Do you actually know what your priorities are?
Not what you say they are. Not what you'd write down in a calmer season. What they actually are — the things you would fight to protect when everything else is being stripped away.
Most people haven't named them at that level of specificity. They have a general sense — family, faith, health, work — but not the kind of clarity that makes a triage decision obvious. When the moment comes and you have to choose what gets your last unit of energy, vagueness is your enemy.
So before you can triage effectively, you need an honest answer to a hard question: what are the two or three things that, if you lost them, would mean you lost the thing itself — not just the crisis?
Name them. The rest can wait. The rest may have to.
Cut to hold onto what matters.
Once you know what those things are, everything else gets evaluated against them. Not abandoned permanently — set down for now. The project, the obligation, the side commitment, the relationship that requires more than you have available — these get put on hold without guilt, because protecting the core is the job.
This is not permission to be selfish. It's instruction to be accurate. You cannot pour out what you don't have. The person who refuses to triage and tries to honor every commitment at full capacity in a crisis isn't being virtuous — they're being imprecise. They're spreading what little remains so thin that nothing gets enough.
Cut deliberately. Cut early. Cut with the intention of returning when the crisis passes. But cut.
Don't assume your relationships will weather this on their own.
This is the part people get wrong most often.
There's a quiet assumption that the people who love you will understand — that they'll give you room, that they'll wait, that the relationship will absorb the impact and come out intact on the other side. Sometimes that's true. Not always.
Relationships are not passive. They require something, even in hard seasons — maybe especially in hard seasons. If the people in your life feel abandoned or shut out or deprioritized without explanation, they experience your crisis as a relational wound on top of their own concern for you. The gap that opens can be harder to close than you expect.
This doesn't mean you have to have every conversation at full capacity. It means a small, deliberate investment — even a brief and honest one — is almost always worth making. I'm in something hard. I'm not gone. I'll be back. That's often enough.

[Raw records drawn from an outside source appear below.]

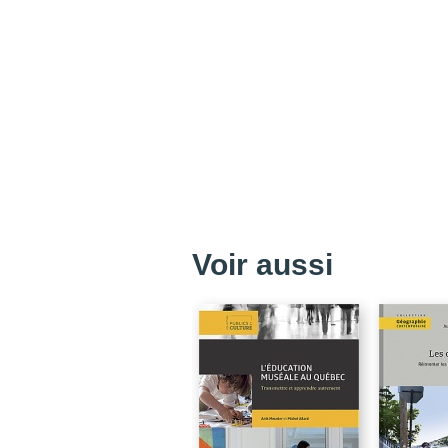
Voir aussi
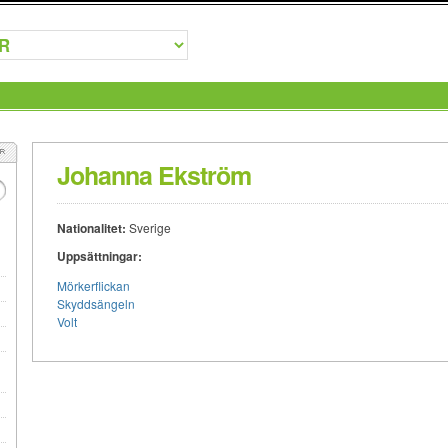
Johanna Ekström
Nationalitet:
Sverige
Uppsättningar:
Mörkerflickan
Skyddsängeln
Volt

But here is the harder truth: if you did not build those relationships up before the fire came — if the relational account was already running low — they may not have enough in reserve to survive the withdrawal. This is not said to condemn. It's said so that when the crisis eventually passes, you know what the next off-season is for.
Triage is temporary. The values aren't.
The things you cut to hold onto — those are the map of who you actually are. Whatever you protected when you had to choose reveals your actual hierarchy more honestly than anything you'd say on a good day.
Pay attention to that. When this is over, it's worth examining: what did I reach for first? What couldn't I let go? What did I discover I was willing to lose that I thought I wasn't?
The crisis will pass. What you learn about yourself in it doesn't have to.